**Texto apresentado**
************
Figura solitária no panteão quase deserto dos 174 anos de diplomacia nacional — onde sobressaem-se, é verdade, algumas outras fortes personalidades, vindas entretanto do mundo político, como Oswaldo Aranha, Raul Fernandes, João Neves da Fontoura, Afonso Arinos de Mello Franco ou San Tiago Dantas —, o Barão é, simultaneamente, uma figura emblemática e o marco fundador de uma política externa posta manifesta e exclusivamente a serviço dos interesses nacionais. Tendo primeiro construído, segundo suas próprias palavras, “o mapa do Brasil”, ele pôde dedicar-se depois à difícil tarefa de consolidar a união e a amizade dos povos sul-americanos. Pragmático, antes de mais nada, no sentido de não ater-se a princípios rígidos de atuação diplomática — privilegiando a arbitragem ou a negociação direta, segundo o que melhor conviesse no momento em causa —, mas profundo conhecedor do direito internacional e da história e geografia brasileiras, o Barão permanece praticamente solitário nessa condição de demiurgo de nossa política externa, descontando-se, eventualmente, as míticas figuras ancestrais, mas eminentemente simbólicas, de Alexandre de Gusmão e do “Patriarca da Independência”, Bonifácio de Andrada. 
A reverência para com ele, na Casa, é de praxe, como bem sabem os poucos iconoclastas localizados (e provavelmente isolados pelos demais colegas): não se fala do Barão como de um “simples” chanceler. Ele sempre foi bem mais do que isso: rara combinação de forjador da unidade territorial brasileira e de mentor de uma diplomacia imaginativa, afirmativa e supostamente clarividente — no estabelecimento da chamada “aliança não-escrita” com os Estados Unidos, por exemplo —, o “mito” do Barão há muito extrapolou o âmbito restrito do serviço exterior brasileiro e mesmo os limites geográficos do território nacional.
************
**Dados brutos**
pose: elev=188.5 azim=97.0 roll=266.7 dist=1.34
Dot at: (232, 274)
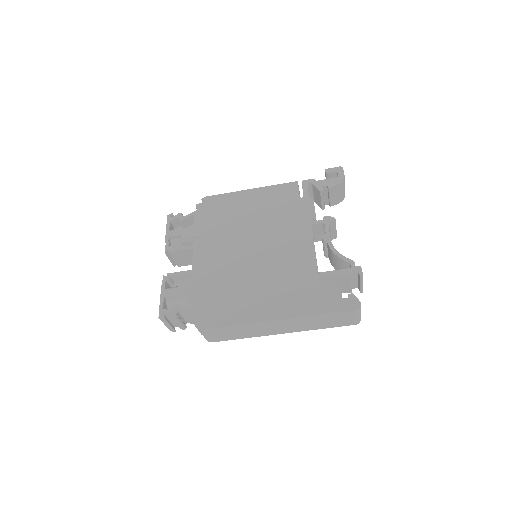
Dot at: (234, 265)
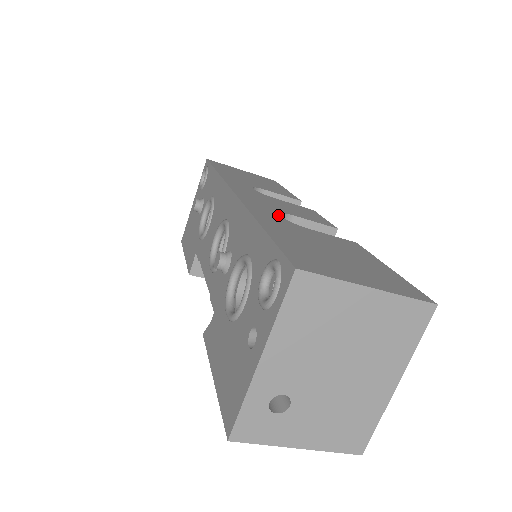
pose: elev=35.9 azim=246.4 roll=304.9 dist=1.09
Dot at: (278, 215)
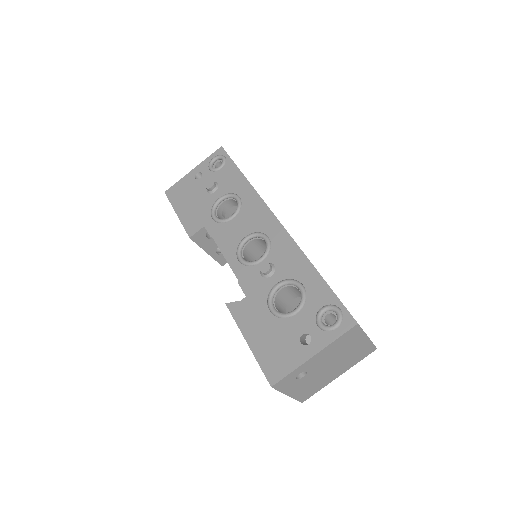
************
**Tarefas a realizar**
1. Extraia do texto sobre o Barão todo o trecho que vai desde "A reverência para" até "do território nacional.", reproduzindo-o sem nenhuma alteração.
2. Escreva a continuação do texto sobre o Barão, começando logo depois da última frase apresentada.

**Lista de respostas**
1.
A reverência para com ele, na Casa, é de praxe, como bem sabem os poucos iconoclastas localizados (e provavelmente isolados pelos demais colegas): não se fala do Barão como de um “simples” chanceler. Ele sempre foi bem mais do que isso: rara combinação de forjador da unidade territorial brasileira e de mentor de uma diplomacia imaginativa, afirmativa e supostamente clarividente — no estabelecimento da chamada “aliança não-escrita” com os Estados Unidos, por exemplo —, o “mito” do Barão há muito extrapolou o âmbito restrito do serviço exterior brasileiro e mesmo os limites geográficos do território nacional.

2.
Na verdade, o mito já existia antes que sua elegante figura — quase que diretamente saída, poder-se-ia dizer, de um dos romances de Eça de Queiróz —, ocupasse durante praticamente uma década inteira (e quatro presidências) o velho Palácio do Itamaraty do Rio de Janeiro: sua recepção triunfal no porto do Rio de Janeiro, chegando de um “exílio” de quase um quarto de século na Europa para ocupar o posto ministerial oferecido por Rodrigues Alves, atestou o quanto a pátria era reconhecida ao defensor vitorioso de nossas pendências lindeiras em casos de difícil comprovação de um direito “original” ao território contestado. Exemplos de sua incrível capacidade em reverter em benefício do País casos de difícil solução pelas vias “normais” de solução de controvérsias são encontrados no encaminhamento das delimitações de fronteiras com a Argentina — em relação ao qual um primeiro acordo desastradamente costurado por Quintino Bocaiúva não tinha conseguido passar pelo crivo do Congresso — e com a Bolívia, aqui envolvendo reconhecidamente cessão e compra de território estrangeiro: combinando habilmente o recurso ao uti possidetis — em áreas cuja comprovação de posse efetiva teria sido difícil a outrém que não o eminente conhecedor dos mais diminutos recônditos da ocupação colonial lusa e bandeirante — com doses variadas de argumentação diplomática e de firme persuasão, o Barão (“mero” Consul em Liverpool no primeiro caso) assegurou para o Brasil vitórias consagradoras em dois difíceis litígios.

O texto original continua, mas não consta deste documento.